5 ways millennials can start saving in 2022 – Forbes Advisor INDIA


Millennials form a significant part of the Indian workforce and are slowly becoming the main breadwinners. However, Indian millennials are making a sad figure when it comes to savings. The savings trend takes a back seat for most millennials, as reported in a Deloitte survey that found that Indian millennials save less than 10% of their income.

Given the times we live in, savings should be a top priority, and the good thing is, it’s not rocket science. Millennials can start their savings journey in 2022 with minimal hassle thanks to these easy ways.

1. Strictly apply the 50/30/20 budget rule

The 50/30/20 budget rule is a simple and effective way to manage your finances and soak up the habit of saving. The proposition under this rule is simple. You spend 50% of your income on basic necessities, that is, essential expenses. These include:

  • To rent
  • Grocery and utility bills
  • Children’s school fees
  • IME and insurance premium

After spending 50% on needs, wants represents the next 30%. Desires are lifestyle expenses such as dining out, buying that expensive gadget that goes over budget, etc. More often than not, needs become wants when we take them beyond the basics. After meeting the needs, millennials need to save 20% of their income.

The beauty of this rule is that millennials can apply it regardless of their cash flow. This gives them the opportunity to save at least something on their income. The 20% savings each month will add to a considerable body of work in the future.

2. Start a systematic investment plan (SIP) in mutual funds

A systematic investment plan or SIP in a mutual fund is another option millennials have to start saving. In a SIP, a specific amount of money is deducted from your savings account and invested in the fund of your choice on a fixed date. SIPs bring discipline to investing and help build up the desired body of work for different life goals in a disciplined and sustained manner.

However, the latent advantage of SIP is that it results in forced savings. As the money is invested on a particular date, it automatically results in the desired savings. SIPs bring other benefits to the table. They help you:

  • Stay invested through market cycles
  • Help accumulate more units when markets are down and vice versa
  • Is imbued with a disciplined savings habit
  • Brings long-term composing power that exponentially increases your wealth

Depending on their needs and their cash flow, millennials can set up SIPs on a weekly, bi-monthly or monthly basis. SIPs in equity mutual funds also help generate long-term above-inflation returns and achieve long-term goals such as child rearing and retirement.

However, for SIPs to generate the desired returns, choosing a fund with a consistent long-term performance history is crucial. New investors must be KYC compliant before launching SIPs in the fund of their choice.

3. Avoid lifestyle expenses

Over-indulging in lifestyle expenses can be counterproductive. Thanks to digitization, millennials can easily get loans with just a few clicks. There are several portals and applications from which one can apply for loans in a jiffy. However, these lifestyle related loans are an expensive proposition. They carry a premium rate of interest which pushes the EMI amount significantly.

This puts a strain on finances, and if even an IME is missed, the credit score takes a hit. Additionally, lifestyle expenses do not add any real value to wealth. In tough times like Covid-19, sustaining lifestyle expenses can be quite difficult when income is already under pressure.

Millennials can save that money, which could significantly enrich their corpus in the long run. Avoiding eating out every weekend, avoiding the urge to change your smartphone every six months, and making small lifestyle changes all save a good amount of money.

4. Buy health insurance

A medical contingency can wipe out some of the savings all at once. Even a few days of hospitalization can result in bills of several thousand rupees. However, things can be different with a health insurance plan in place.
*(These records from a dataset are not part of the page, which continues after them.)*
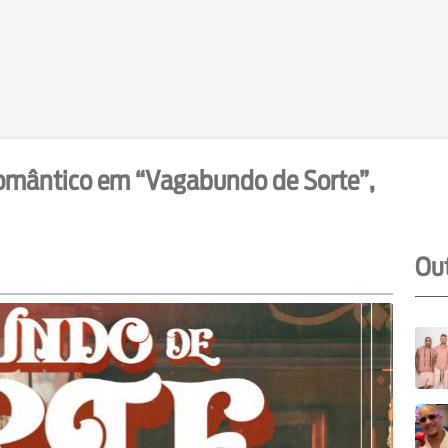
omântico em “Vagabundo de Sorte”,
Out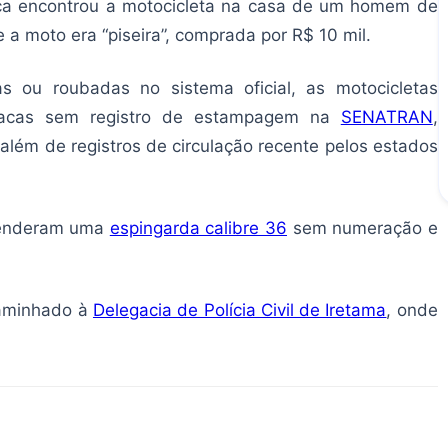
ça encontrou a motocicleta na casa de um homem de
e a moto era “piseira”, comprada por R$ 10 mil.
 ou roubadas no sistema oficial, as motocicletas
 placas sem registro de estampagem na
SENATRAN
,
 além de registros de circulação recente pelos estados
reenderam uma
espingarda calibre 36
sem numeração e
caminhado à
Delegacia de Polícia Civil de Iretama
, onde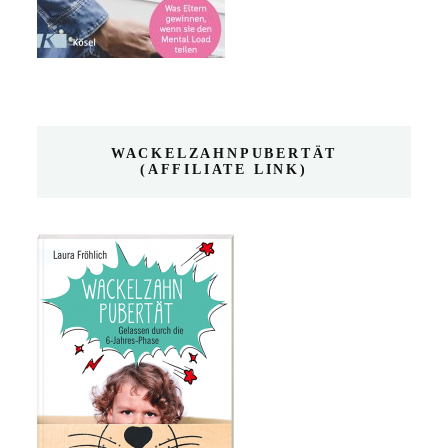
WACKELZAHNPUBERTÄT
(AFFILIATE LINK)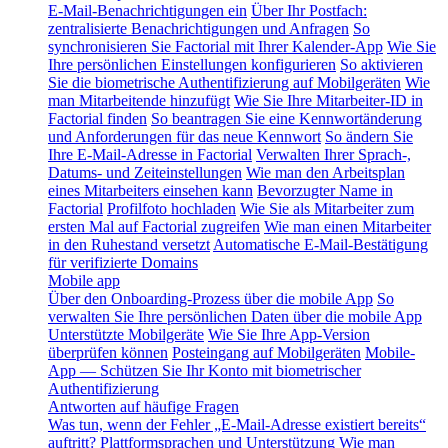
E-Mail-Benachrichtigungen ein
Über Ihr Postfach:
zentralisierte Benachrichtigungen und Anfragen
So
synchronisieren Sie Factorial mit Ihrer Kalender-App
Wie Sie
Ihre persönlichen Einstellungen konfigurieren
So aktivieren
Sie die biometrische Authentifizierung auf Mobilgeräten
Wie
man Mitarbeitende hinzufügt
Wie Sie Ihre Mitarbeiter-ID in
Factorial finden
So beantragen Sie eine Kennwortänderung
und Anforderungen für das neue Kennwort
So ändern Sie
Ihre E-Mail-Adresse in Factorial
Verwalten Ihrer Sprach-,
Datums- und Zeiteinstellungen
Wie man den Arbeitsplan
eines Mitarbeiters einsehen kann
Bevorzugter Name in
Factorial
Profilfoto hochladen
Wie Sie als Mitarbeiter zum
ersten Mal auf Factorial zugreifen
Wie man einen Mitarbeiter
in den Ruhestand versetzt
Automatische E-Mail-Bestätigung
für verifizierte Domains
Mobile app
Über den Onboarding-Prozess über die mobile App
So
verwalten Sie Ihre persönlichen Daten über die mobile App
Unterstützte Mobilgeräte
Wie Sie Ihre App-Version
überprüfen können
Posteingang auf Mobilgeräten
Mobile-
App — Schützen Sie Ihr Konto mit biometrischer
Authentifizierung
Antworten auf häufige Fragen
Was tun, wenn der Fehler „E-Mail-Adresse existiert bereits“
auftritt?
Plattformsprachen und Unterstützung
Wie man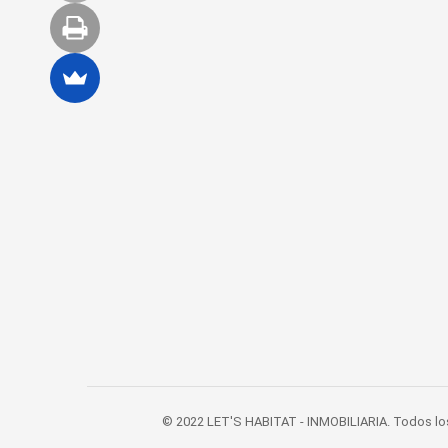
© 2022 LET'S HABITAT - INMOBILIARIA. Todos lo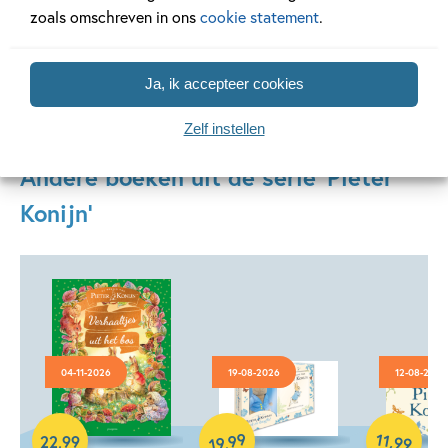
zoals omschreven in ons
cookie statement
.
Lees verder
Ja, ik accepteer cookies
Zelf instellen
Andere boeken uit de serie 'Pieter
Konijn'
04-11-2026
19-08-2026
12-08-2026
Hardcover
Hardcover
Hardcover
99
11
,
22
,
99
,
99
19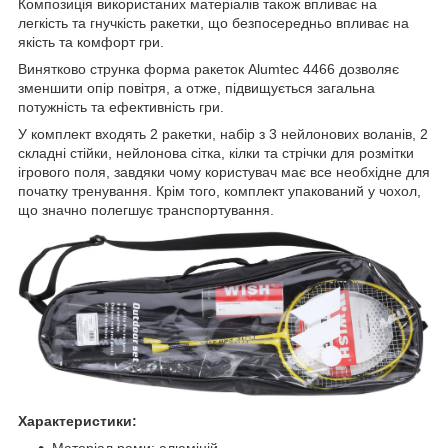
Композиція використаних матеріалів також впливає на
легкість та гнучкість ракетки, що безпосередньо впливає на
якість та комфорт гри.
Винятково струнка форма ракеток Alumtec 4466 дозволяє
зменшити опір повітря, а отже, підвищується загальна
потужність та ефективність гри.
У комплект входять 2 ракетки, набір з 3 нейлонових воланів, 2
складні стійки, нейлонова сітка, кілки та стрічки для розмітки
ігрового поля, завдяки чому користувач має все необхідне для
початку тренування. Крім того, комплект упакований у чохол,
що значно полегшує транспортування.
Характеристики:
Матеріал рами: алюміній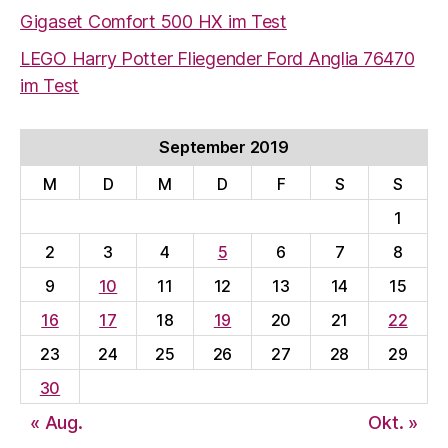
Gigaset Comfort 500 HX im Test
LEGO Harry Potter Fliegender Ford Anglia 76470
im Test
September 2019
M
D
M
D
F
S
S
1
2
3
4
5
6
7
8
9
10
11
12
13
14
15
16
17
18
19
20
21
22
23
24
25
26
27
28
29
30
« Aug.
Okt. »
A health plan avoids personal expenses and ensures that funds are not in short supply to receive the best possible treatment. For millennials on the subways, it is advisable to purchase a health plan with a sum insured of at least INR 10 lakh. A floating family plan is ideal for providing coverage to all family members.

In addition to buying a regular health plan, millennials should also expect to purchase a critical illness insurance plan. Treatment for serious illnesses such as stroke, kidney failure, liver transplant, etc. is quite high and the coverage provided by a regular health plan may not be sufficient to cover the full cost. processing.

In such a scenario, a critical illness insurance policy comes to the rescue as it provides a lump sum to treat the illness, regardless of the cost of hospitalization. Critical plans are fixed benefit policies, unlike regular plans which only reimburse actual hospital costs.

5. Do not incur unnecessary debt

Taking on unnecessary debt can often become a noose around borrowers’ necks. Not all forms of debt are bad. Debt used to learn a new skill or buy an asset is good, but debt to get instant gratification could get in trouble for millennials. Swiping credit cards for every small purchase is not a good idea because credit card interest rates are higher.

Also, paying only the minimum balance is undesirable. Therefore, before going into debt, millennials should analyze whether they need it or not. It is equally essential to read the fine print of the loan documents to avoid surprises later.

Final result

Much like investing in stocks, millennials need to take a long-term approach to saving. They should start their savings journey the day they start making money so that they are on a solid financial footing and can get through the ups and downs with ease.